• Fragmento del texto

Algunas personas piensan que estamos huyendo de los desafíos del mundo exterior. En realidad, nuestra elección está motivada por un llamado espiritual. No huimos, elegimos vivir más cerca de Dios, en la oración, el silencio y en el servicio a los demás.

 

  1. Coquetear con nosotros, desafiar nuestro estatus.

A veces nuestra vocación es ignorada, o incluso cuestionada, por comportamientos inapropiados. Este tipo de actitud niega la elección consciente que hemos hecho de vivir según los principios espirituales y de encarnar la castidad. Nuestros compromisos son tan serios y respetables como los del matrimonio u otras formas de compromiso.

 

  1. Creer que la vida en un convento es temporal y que puedes irte cuando quieras.

(Entradas de datos almacenadas)

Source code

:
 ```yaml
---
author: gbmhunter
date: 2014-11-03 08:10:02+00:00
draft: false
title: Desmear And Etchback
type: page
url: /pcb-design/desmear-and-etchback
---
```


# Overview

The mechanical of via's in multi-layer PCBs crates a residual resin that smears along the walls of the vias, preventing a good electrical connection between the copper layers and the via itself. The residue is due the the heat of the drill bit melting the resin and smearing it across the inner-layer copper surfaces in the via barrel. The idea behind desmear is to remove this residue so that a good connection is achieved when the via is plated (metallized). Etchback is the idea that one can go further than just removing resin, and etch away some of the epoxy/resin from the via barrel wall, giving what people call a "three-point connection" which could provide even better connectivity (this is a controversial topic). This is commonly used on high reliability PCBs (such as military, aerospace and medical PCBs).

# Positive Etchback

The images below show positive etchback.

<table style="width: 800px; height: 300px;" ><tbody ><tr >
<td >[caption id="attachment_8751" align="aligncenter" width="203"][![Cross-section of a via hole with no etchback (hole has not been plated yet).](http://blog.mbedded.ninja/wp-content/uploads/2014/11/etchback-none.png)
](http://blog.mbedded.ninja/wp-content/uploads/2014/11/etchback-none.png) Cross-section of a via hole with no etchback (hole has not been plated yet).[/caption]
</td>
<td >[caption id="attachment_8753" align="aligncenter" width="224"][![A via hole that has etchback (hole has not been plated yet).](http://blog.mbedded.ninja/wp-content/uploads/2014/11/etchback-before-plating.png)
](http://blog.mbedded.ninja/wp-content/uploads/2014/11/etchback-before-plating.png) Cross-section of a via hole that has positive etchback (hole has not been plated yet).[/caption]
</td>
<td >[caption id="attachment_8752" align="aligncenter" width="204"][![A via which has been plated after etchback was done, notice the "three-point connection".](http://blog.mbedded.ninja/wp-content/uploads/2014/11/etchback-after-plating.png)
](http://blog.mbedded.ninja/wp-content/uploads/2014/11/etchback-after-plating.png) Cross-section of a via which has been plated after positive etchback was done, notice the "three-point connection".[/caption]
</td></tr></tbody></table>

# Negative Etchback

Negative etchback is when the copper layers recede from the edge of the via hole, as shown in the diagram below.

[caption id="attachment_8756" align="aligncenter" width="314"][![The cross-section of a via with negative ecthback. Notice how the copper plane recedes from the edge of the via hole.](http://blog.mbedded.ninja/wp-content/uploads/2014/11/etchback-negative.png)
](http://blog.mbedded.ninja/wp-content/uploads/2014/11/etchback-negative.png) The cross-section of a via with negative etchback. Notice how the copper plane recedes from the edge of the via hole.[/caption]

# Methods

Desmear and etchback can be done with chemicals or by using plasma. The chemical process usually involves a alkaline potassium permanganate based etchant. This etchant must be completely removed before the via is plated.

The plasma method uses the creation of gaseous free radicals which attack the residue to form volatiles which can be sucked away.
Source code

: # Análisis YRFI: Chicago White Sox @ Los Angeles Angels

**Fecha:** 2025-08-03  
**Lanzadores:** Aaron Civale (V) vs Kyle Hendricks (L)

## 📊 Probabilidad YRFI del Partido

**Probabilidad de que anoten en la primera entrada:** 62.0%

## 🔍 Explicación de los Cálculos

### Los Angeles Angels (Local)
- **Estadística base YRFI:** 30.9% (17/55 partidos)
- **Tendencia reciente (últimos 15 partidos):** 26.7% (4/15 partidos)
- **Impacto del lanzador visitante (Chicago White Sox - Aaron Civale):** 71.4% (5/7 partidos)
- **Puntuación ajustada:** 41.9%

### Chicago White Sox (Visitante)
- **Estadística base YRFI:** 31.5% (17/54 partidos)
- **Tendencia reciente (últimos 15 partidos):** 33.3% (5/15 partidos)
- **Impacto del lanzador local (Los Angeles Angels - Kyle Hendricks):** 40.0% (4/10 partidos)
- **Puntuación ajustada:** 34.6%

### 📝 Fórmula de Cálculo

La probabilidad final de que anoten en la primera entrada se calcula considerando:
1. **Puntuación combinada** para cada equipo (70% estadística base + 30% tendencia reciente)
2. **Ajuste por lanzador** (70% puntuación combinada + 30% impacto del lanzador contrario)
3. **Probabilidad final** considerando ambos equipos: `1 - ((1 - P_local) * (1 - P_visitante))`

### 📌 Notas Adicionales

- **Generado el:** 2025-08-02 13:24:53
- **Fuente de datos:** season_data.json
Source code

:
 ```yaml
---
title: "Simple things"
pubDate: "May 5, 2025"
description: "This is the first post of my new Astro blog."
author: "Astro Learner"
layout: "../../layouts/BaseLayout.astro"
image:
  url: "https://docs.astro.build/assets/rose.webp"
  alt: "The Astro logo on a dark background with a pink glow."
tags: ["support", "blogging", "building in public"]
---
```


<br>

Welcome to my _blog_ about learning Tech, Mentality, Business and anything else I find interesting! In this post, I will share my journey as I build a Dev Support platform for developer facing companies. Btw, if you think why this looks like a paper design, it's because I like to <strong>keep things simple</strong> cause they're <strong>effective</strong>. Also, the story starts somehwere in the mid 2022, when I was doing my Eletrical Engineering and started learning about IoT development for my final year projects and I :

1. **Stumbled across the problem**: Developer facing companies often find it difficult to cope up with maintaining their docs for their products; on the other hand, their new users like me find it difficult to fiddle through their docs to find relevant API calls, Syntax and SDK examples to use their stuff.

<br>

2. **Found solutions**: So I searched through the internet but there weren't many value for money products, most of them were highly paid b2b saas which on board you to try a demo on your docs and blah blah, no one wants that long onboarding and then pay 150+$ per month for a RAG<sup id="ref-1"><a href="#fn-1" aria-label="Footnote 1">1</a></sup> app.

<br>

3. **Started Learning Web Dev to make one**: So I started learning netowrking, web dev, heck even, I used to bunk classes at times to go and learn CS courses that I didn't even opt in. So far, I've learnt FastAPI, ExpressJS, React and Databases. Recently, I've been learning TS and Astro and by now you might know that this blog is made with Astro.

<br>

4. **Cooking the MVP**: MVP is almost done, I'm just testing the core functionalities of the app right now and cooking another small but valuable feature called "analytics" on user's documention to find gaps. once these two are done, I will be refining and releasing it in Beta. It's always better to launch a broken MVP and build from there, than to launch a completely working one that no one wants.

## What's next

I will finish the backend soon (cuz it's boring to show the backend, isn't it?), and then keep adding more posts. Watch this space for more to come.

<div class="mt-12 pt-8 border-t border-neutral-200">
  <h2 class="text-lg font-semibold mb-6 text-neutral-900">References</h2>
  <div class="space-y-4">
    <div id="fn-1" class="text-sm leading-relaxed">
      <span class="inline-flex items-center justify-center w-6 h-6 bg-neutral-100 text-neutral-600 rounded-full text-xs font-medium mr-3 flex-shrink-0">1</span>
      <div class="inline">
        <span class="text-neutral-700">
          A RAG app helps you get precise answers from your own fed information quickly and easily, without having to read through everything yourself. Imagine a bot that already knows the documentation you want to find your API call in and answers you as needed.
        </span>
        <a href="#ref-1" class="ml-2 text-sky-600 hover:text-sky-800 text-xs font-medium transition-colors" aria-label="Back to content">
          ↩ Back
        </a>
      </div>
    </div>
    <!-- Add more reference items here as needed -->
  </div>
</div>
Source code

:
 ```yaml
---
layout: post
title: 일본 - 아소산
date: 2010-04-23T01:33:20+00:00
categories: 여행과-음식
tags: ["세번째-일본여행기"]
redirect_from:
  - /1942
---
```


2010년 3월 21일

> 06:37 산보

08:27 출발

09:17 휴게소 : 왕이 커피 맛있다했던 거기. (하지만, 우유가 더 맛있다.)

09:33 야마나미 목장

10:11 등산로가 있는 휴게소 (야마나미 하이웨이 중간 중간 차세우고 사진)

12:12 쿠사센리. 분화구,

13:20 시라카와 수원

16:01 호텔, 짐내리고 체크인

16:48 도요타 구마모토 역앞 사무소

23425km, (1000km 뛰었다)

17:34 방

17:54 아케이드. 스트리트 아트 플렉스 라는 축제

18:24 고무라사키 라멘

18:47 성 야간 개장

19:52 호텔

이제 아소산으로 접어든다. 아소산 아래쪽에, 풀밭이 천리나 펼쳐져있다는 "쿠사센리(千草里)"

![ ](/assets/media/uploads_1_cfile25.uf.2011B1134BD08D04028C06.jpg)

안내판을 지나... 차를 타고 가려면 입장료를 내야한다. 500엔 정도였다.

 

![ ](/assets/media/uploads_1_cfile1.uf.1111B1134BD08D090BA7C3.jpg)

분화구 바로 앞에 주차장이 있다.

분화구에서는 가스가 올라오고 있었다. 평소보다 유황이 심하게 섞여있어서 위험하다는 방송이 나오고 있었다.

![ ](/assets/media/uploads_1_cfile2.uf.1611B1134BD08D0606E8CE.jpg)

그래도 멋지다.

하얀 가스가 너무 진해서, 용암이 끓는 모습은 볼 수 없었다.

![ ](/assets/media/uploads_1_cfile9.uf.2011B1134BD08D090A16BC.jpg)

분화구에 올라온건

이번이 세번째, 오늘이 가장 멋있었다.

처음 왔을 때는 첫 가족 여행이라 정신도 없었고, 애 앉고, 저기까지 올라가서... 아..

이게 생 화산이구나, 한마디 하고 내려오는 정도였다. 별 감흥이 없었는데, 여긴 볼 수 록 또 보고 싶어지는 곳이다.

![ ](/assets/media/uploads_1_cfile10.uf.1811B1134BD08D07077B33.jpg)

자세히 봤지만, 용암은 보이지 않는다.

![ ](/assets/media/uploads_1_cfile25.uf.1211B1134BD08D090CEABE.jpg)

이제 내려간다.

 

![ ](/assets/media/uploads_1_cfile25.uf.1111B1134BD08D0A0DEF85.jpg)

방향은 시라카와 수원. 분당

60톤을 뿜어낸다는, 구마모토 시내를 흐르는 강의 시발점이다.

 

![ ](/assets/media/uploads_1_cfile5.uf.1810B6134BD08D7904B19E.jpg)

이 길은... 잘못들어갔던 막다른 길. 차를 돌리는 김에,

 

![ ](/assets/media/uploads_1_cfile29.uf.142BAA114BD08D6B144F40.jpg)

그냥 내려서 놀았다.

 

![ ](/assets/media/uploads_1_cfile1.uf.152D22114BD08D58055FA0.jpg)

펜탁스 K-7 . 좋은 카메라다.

• Sobre la tarea
Responda estas preguntas con base en el fragmento sobre la vocación religiosa:
1. ¿Qué motiva, según el fragmento, la elección de quienes hablan?
2. ¿Con qué se comparan sus compromisos en cuanto a seriedad y respetabilidad?
3. ¿Qué creencia sobre la vida en un convento se enuncia al final?

• Solución desarrollada
1. Un llamado espiritual.
2. Con los del matrimonio u otras formas de compromiso.
3. Que es temporal y que se puede salir cuando se quiera.